Directions:
Please set down only the lines below starting with the line with "Figure 1: Fieldwork" and going on through the line with "Figure 3. Mesh result.", verbatim and without pictures.

Data:
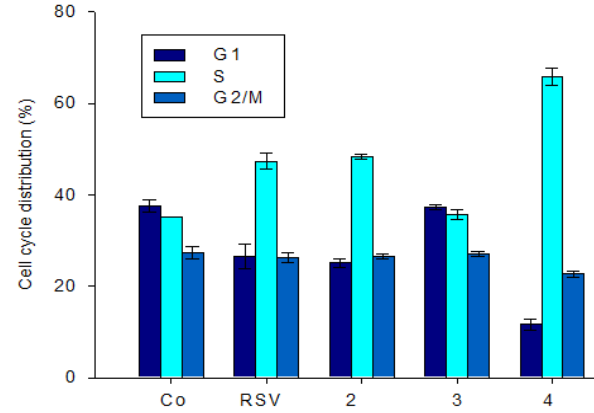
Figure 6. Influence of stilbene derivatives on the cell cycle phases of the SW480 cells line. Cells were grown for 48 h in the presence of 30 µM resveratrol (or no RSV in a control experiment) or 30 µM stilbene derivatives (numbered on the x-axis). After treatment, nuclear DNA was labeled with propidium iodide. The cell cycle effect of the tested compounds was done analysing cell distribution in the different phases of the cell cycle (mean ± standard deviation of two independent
--
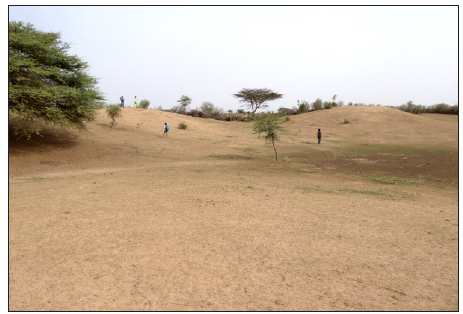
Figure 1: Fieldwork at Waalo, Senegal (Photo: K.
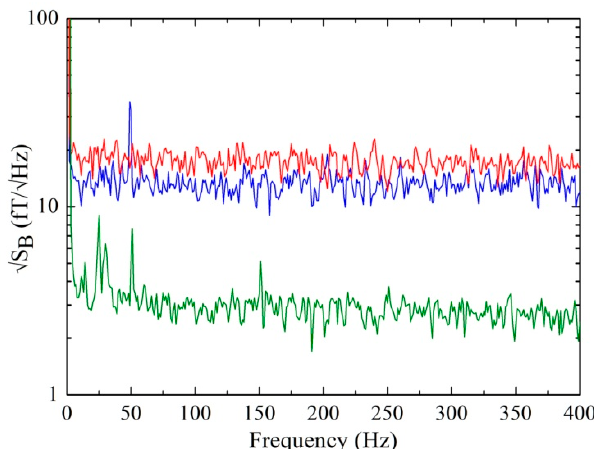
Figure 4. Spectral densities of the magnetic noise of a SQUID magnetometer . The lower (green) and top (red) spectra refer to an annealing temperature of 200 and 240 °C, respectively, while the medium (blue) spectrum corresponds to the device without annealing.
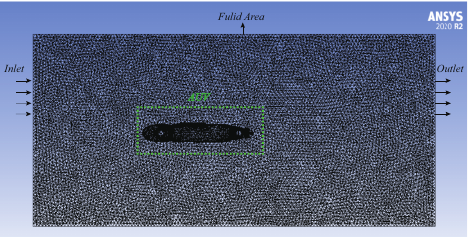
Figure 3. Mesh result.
* * *
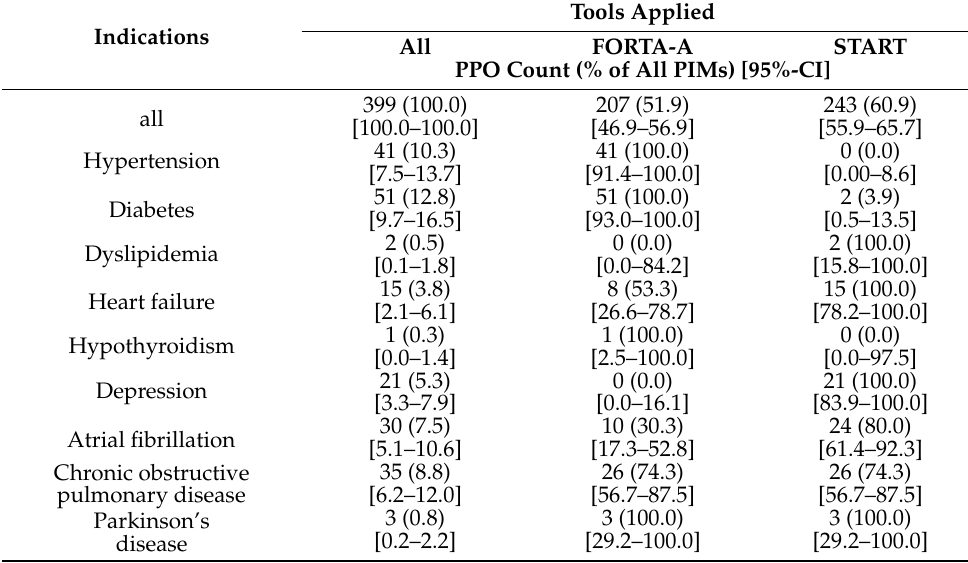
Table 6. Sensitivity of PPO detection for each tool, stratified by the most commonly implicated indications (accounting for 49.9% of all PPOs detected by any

Output for this task:
Figure 1: Fieldwork at Waalo, Senegal (Photo: K.
Figure 4. Spectral densities of the magnetic noise of a SQUID magnetometer . The lower (green) and top (red) spectra refer to an annealing temperature of 200 and 240 °C, respectively, while the medium (blue) spectrum corresponds to the device without annealing.
Figure 3. Mesh result.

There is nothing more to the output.